DOCUMENT SECTION:
Studio album by The Blue Notes
- Released: 2002
- Recorded: Early 1964
- Venue: Cape Town, South Africa
- Genre: Jazz
- Length: 59:27
- Label: Proper PRP CD 013
- Producer: Joop Visser

The Blue Notes chronology
| Legacy: Live in South Afrika 1964 (1995) | Township Bop (2002) | The Ogun Collection (2008) |

= Township Bop =

Township Bop is an album by The Blue Notes. Documenting the group's first studio session, it was recorded during early 1964 for the South African Broadcasting Corporation in Cape Town, South Africa, shortly before the musicians fled the country's apartheid regime and went into exile in Europe. The album was not released until 2002, when it was issued on CD by Proper Records. All of the tracks feature saxophonists Dudu Pukwana and Nick Moyake, as well as pianist Chris McGregor, while a number of the tracks include musicians who would not go on to become core members of the band: trumpeter Dennis Mpali (replaced by Mongezi Feza), bassists Mongezi Velelo and Sammy Maritz (replaced by Johnny Dyani), and drummer Early Mabuza (replaced by Louis Moholo).

EXERCISE A: Reproduce the Township Bop article, everything from "Township Bop is" down to "by Louis Moholo).".

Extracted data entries
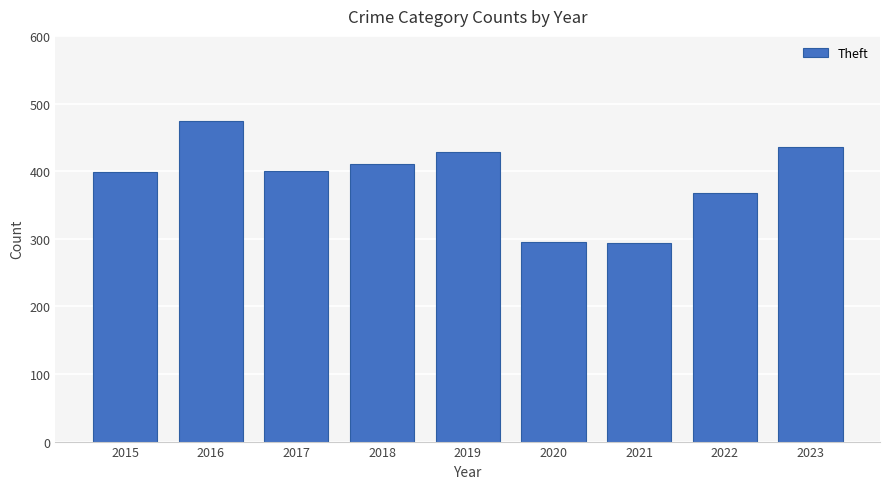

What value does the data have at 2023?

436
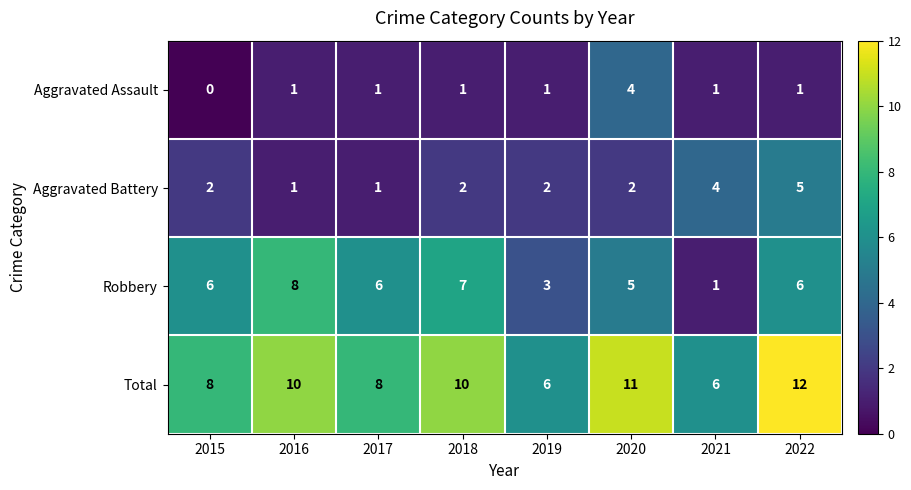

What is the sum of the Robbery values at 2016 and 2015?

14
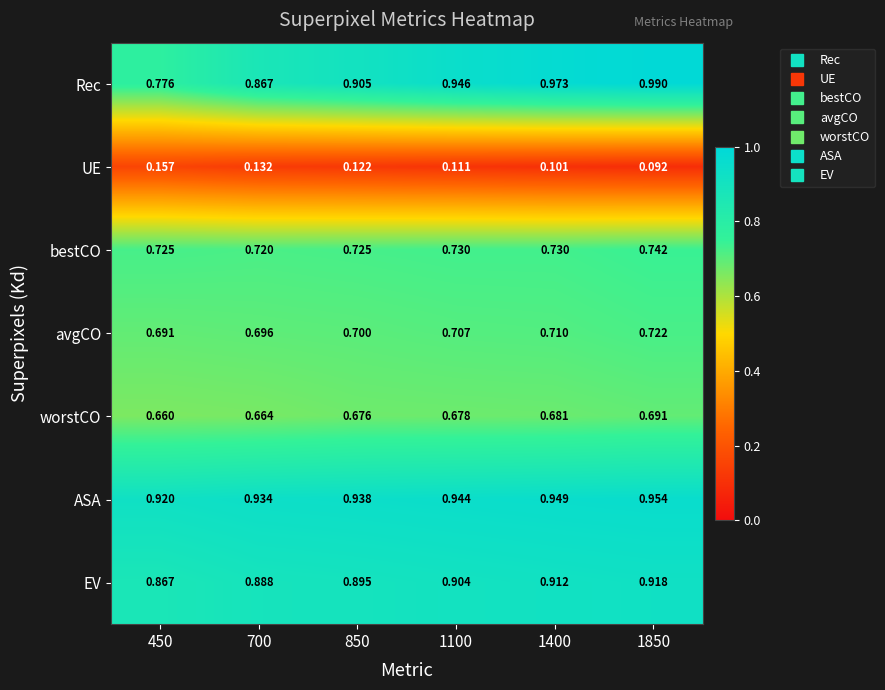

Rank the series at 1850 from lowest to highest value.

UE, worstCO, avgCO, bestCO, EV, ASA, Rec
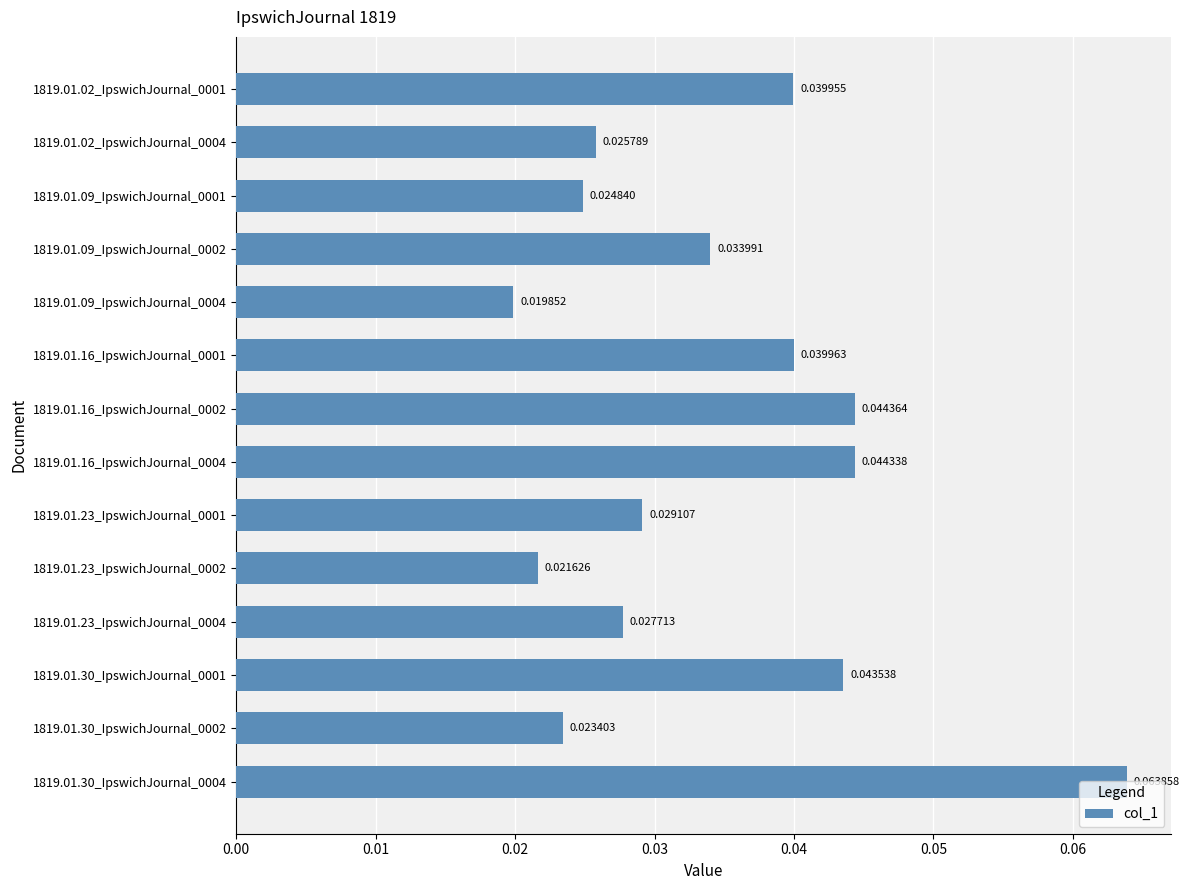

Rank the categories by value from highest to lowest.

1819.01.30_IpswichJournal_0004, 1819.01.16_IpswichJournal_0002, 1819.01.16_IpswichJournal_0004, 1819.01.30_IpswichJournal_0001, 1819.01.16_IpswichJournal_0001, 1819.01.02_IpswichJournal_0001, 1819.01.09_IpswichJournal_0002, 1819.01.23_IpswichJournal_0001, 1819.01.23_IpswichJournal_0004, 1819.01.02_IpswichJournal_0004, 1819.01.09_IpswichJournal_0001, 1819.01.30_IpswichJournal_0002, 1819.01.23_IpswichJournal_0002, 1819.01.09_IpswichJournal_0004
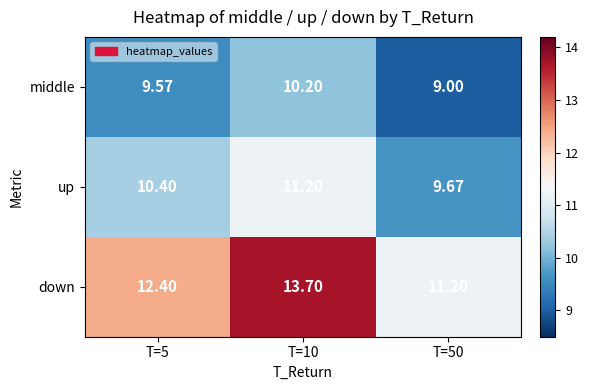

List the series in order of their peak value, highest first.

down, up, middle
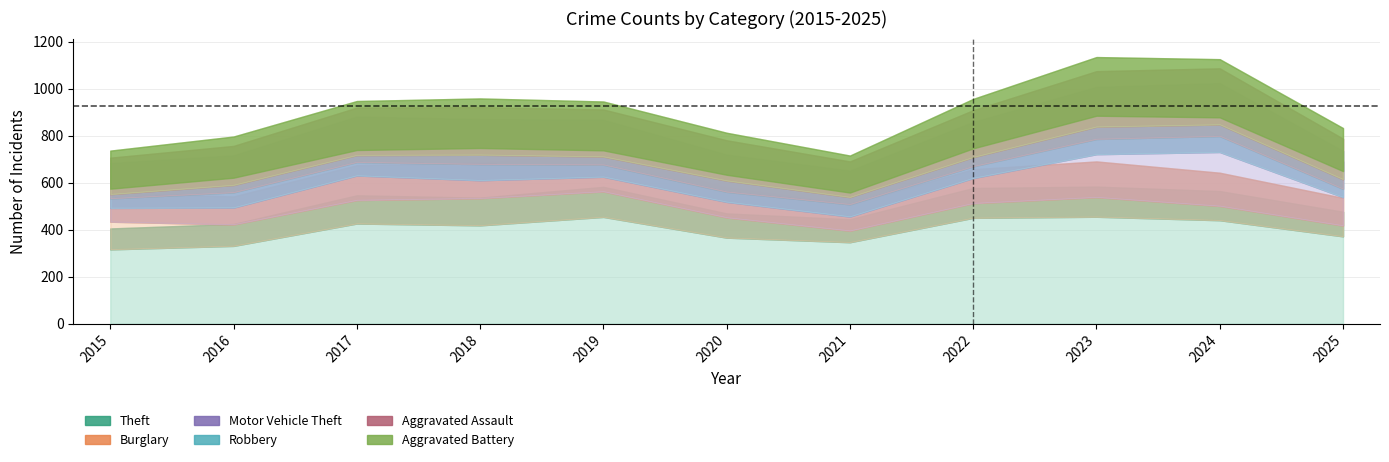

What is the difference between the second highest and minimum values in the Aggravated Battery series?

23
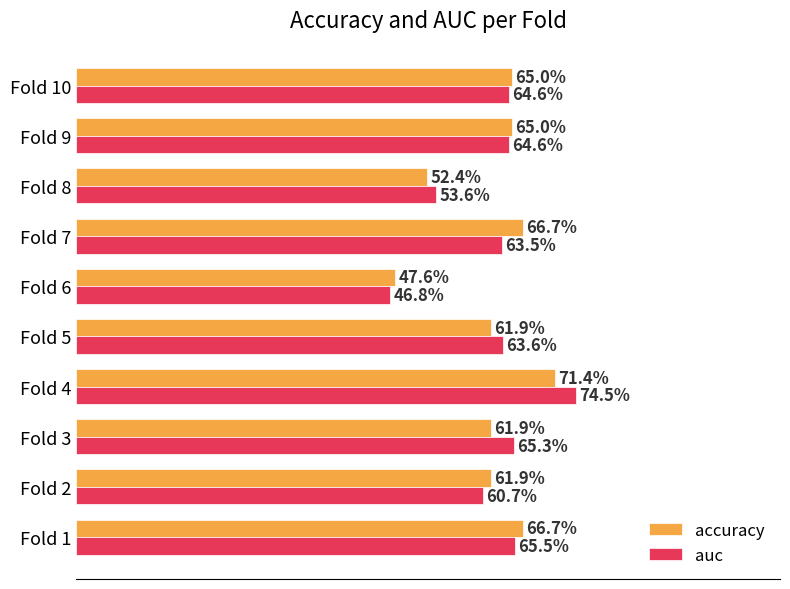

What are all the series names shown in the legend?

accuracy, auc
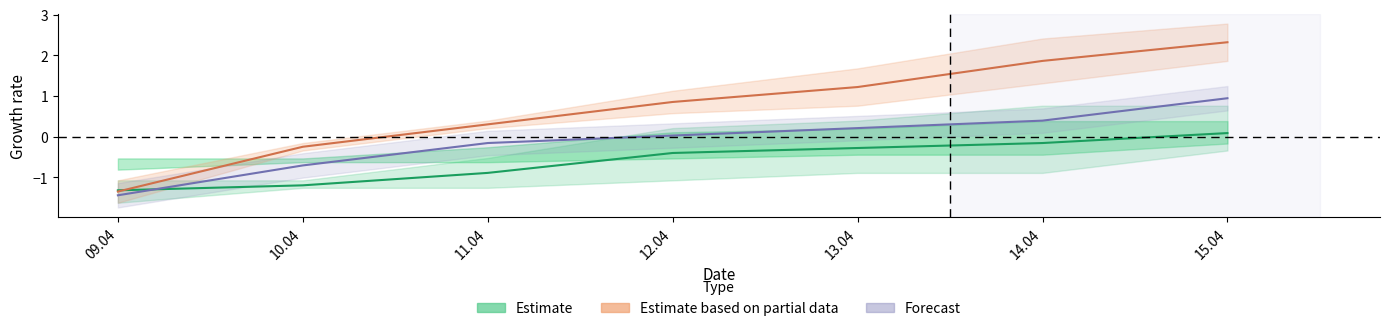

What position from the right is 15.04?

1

EXERCISE B: Write out the records, everything from the line containing "accuracy, auc" down to the end of the records, and leave the pictures out of your answer.

TASK OUTPUT A:
Township Bop is an album by The Blue Notes. Documenting the group's first studio session, it was recorded during early 1964 for the South African Broadcasting Corporation in Cape Town, South Africa, shortly before the musicians fled the country's apartheid regime and went into exile in Europe. The album was not released until 2002, when it was issued on CD by Proper Records. All of the tracks feature saxophonists Dudu Pukwana and Nick Moyake, as well as pianist Chris McGregor, while a number of the tracks include musicians who would not go on to become core members of the band: trumpeter Dennis Mpali (replaced by Mongezi Feza), bassists Mongezi Velelo and Sammy Maritz (replaced by Johnny Dyani), and drummer Early Mabuza (replaced by Louis Moholo).

TASK OUTPUT B:
accuracy, auc

What position from the right is 15.04?

1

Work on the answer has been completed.